Rochester’s Planning Board Tuesday endorsed an Approval Not Required (ANR) application for the construction of three single-family dwellings on two-acre lots on High Street at Forbes Road but not without push back from board based on its closeness to Connet Woods.

            Connet Woods is designed as a regulated subdivision, Planning Board Chair Arnold Johnson said. Therefore, the board wanted the developer to agree that the High Street lots would connect to that development’s roadway before the panel would endorse the ANR. The developer’s lawyer, Attorney Peter Teitelbaum, said his client disagrees with this as a condition for the ANR and that, in fact, such a condition is not necessary for granting one.

            Johnson admitted that the town council has informed the board this condition is not required for an ANR. “But my question is that there will be no safeguards on your application that you will put this on your plans,” he said. “Some poor guy applying for a home here will not get what he wanted. Or the Connet Woods homeowners’ association will complain.”
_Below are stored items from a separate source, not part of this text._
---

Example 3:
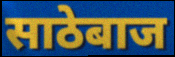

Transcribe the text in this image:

साठेबाज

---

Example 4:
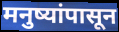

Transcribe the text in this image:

मनुष्यांपासून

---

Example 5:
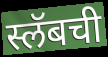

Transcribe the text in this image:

स्लॅबची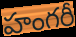
హంగరీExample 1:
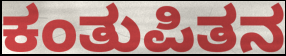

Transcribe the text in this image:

ಕಂತುಪಿತನ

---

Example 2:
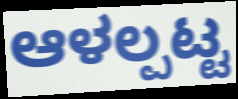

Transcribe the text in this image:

ಆಳಲ್ಪಟ್ಟ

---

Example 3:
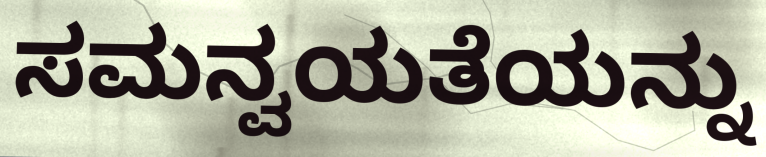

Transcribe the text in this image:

ಸಮನ್ವಯತೆಯನ್ನು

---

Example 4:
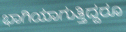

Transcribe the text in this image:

ಭಾಗಿಯಾಗುತ್ತಿದ್ದರೂ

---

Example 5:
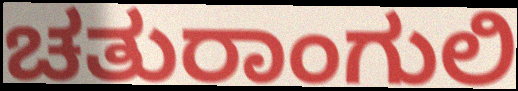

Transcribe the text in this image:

            Teitelbaum said this road connection is something his client, Sarajon Realty, will consider but only after other avenues are explored and the subject is discussed and researched, through “a process, a very circuitous process,” he said.

            Board member Ben Bailey warned Ttttlebaum that the town will remember his client’s current irretractable attitude when other permit requests come the panel’s way in the future, and that may affect those decisions. “No one will forget,” Bailey said. But Teitelbaum did not budge from his stance as the board approved the ANR with one abstaining vote, from chair Johnson.
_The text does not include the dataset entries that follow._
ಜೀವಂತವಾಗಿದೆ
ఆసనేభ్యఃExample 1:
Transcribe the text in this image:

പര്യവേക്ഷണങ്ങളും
            In other action, the board continued until its January 28 meeting its site plan review special permit hearing for a new Eversource Energy substation at 214 Rounsville Road, upgrades necessary to interconnect distributed generation facilities in town. The panel also continued until that date its Definitive Subdivision plan hearing regarding dividing a 28-acre parcel and at 386 Snipatuit Road into a two-acre lot with frontage on Snipatuit Road containing an existing home and outbuilding and two new lots with frontage on a new roadway to be named Peter Crapo Cartway. In both cases, Johnson said the board is awaiting peer review engineering notes from Ken Motta of Field Engineering.
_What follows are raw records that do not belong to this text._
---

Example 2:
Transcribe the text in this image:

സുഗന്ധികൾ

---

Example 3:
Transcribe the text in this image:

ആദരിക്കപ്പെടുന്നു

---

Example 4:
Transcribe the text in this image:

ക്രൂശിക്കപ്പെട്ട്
            Zoning Bylaw Review Committee members Richard Cutler and Mark Wellington asked the board to reconsider its vote against recommending the new accessory dwelling unit bylaw that will be voted on at the January 27 Special Town Meeting. They argued these new regulations would mean important protections for the town in the face of impending state regulations allowing these units by right. 

            Johnson responded it was too late legally to do so, and the board has not changed its mind. He said the board can’t re-vote the recommendation without re-advertising the hearing. Plus, the state is making these new regulations something that towns can find a way around. “The state keeps moving the goal post every time they see towns’ draft regulations seeking a way around them,” Johnson said.

            “If we have nothing of our own, then we will have the state rules and nothing we can about them,” Cutler unsuccessfully argued.

            The Rochester Planning Board’s next meeting will be Tuesday, January 28 at 7:00 pm at Town Hall, 1 Constitution Way.